_Trecho da página_:
------------------------------------------------------------

“O Banco do Sul entrou na etapa final de definições relacionadas com seu convênio constitutivo” e seu “montante de capital autorizado será de US$ 20 bilhões”, afirma um comunicado divulgado pelo Ministério da Economia argentino.
As decisões foram adotadas em reunião realizada na capital argentina entre ministros, vice-ministros e representantes da Argentina, Bolívia, Brasil, Equador, Paraguai, Uruguai e Venezuela.
Os participantes “instruíram a comissão técnica para que adéqüe o projeto de convênio constitutivo de acordo com as decisões tomadas” hoje para analisá-las em uma “reunião convocada para o mês de julho”, diz o comunicado.
“O esquema de Governo e administração do banco pactuado por sua marca igualitária e democrática, representa uma inovação que não registra antecedentes nos organismos multilaterais de crédito existentes”, acrescenta.
Além disso, disse que “os ministros reiteram o convite de seus Governos aos demais países da Unasul (União de Nações Sul-Americanas, que além dos países mencionados integram Chile, Colômbia, Guiana, Peru e Suriname) a somar-se ao Banco do Sul”.
O Banco do Sul foi uma iniciativa do presidente venezuelano, Hugo Chávez, com o propósito de dotar de autonomia os países sul-americanos frente ao Fundo Monetário Internacional e ao Banco Mundial, assim como para destinar recursos próprios aos projetos de desenvolvimento regional.

------------------------------------------------------------

_Dados fornecidos_:

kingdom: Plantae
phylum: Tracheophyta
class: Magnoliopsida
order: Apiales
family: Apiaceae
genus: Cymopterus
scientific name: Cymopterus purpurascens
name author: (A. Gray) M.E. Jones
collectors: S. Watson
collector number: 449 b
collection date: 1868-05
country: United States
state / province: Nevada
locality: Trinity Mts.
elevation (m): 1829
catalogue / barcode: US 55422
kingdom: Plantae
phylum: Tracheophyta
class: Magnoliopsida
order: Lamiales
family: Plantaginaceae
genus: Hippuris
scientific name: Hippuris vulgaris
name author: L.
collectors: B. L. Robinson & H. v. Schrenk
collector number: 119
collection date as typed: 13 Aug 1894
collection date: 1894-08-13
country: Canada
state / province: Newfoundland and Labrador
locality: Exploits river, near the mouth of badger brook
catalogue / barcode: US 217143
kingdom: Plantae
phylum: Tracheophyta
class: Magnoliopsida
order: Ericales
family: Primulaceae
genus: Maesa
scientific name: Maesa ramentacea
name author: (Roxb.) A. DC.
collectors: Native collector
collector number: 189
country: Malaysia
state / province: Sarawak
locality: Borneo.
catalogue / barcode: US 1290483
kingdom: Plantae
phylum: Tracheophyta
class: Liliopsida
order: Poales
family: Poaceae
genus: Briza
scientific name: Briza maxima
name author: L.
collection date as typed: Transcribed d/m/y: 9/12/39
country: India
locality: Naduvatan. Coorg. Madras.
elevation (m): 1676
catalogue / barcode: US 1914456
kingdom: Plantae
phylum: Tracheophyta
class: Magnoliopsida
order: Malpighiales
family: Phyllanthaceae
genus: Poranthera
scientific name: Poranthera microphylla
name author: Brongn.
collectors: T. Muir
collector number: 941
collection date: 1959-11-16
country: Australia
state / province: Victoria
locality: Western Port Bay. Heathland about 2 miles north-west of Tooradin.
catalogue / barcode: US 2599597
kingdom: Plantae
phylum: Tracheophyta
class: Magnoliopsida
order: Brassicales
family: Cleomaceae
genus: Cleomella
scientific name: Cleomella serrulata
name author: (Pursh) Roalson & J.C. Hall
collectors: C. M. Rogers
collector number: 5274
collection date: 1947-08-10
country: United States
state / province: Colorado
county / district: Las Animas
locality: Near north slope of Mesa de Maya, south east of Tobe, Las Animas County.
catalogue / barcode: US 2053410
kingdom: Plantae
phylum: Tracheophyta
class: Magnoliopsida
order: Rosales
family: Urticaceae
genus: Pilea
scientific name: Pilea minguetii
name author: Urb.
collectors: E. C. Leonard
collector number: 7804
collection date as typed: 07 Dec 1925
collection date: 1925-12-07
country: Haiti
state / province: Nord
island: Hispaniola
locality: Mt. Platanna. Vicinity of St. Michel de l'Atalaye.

------------------------------------------------------------

_Lista de exercícios_:
[a] Resuma em duas frases o texto sobre o Banco do Sul.
[b] Reproduza, do texto sobre o Banco do Sul, o trecho que se abre com as palavras que contêm "O Banco do Sul foi" e se fecha com "de desenvolvimento regional.".

_Resultados_:
[a] O Banco do Sul entrou na etapa final de definições do seu convênio constitutivo, com capital autorizado de US$ 20 bilhões, conforme decisões adotadas em reunião na capital argentina entre representantes de Argentina, Bolívia, Brasil, Equador, Paraguai, Uruguai e Venezuela. Os ministros reiteraram o convite aos demais países da Unasul para aderir ao banco, criado por iniciativa de Hugo Chávez para dar autonomia aos países sul-americanos frente ao Fundo Monetário Internacional e ao Banco Mundial e destinar recursos próprios ao desenvolvimento regional.

[b]
O Banco do Sul foi uma iniciativa do presidente venezuelano, Hugo Chávez, com o propósito de dotar de autonomia os países sul-americanos frente ao Fundo Monetário Internacional e ao Banco Mundial, assim como para destinar recursos próprios aos projetos de desenvolvimento regional.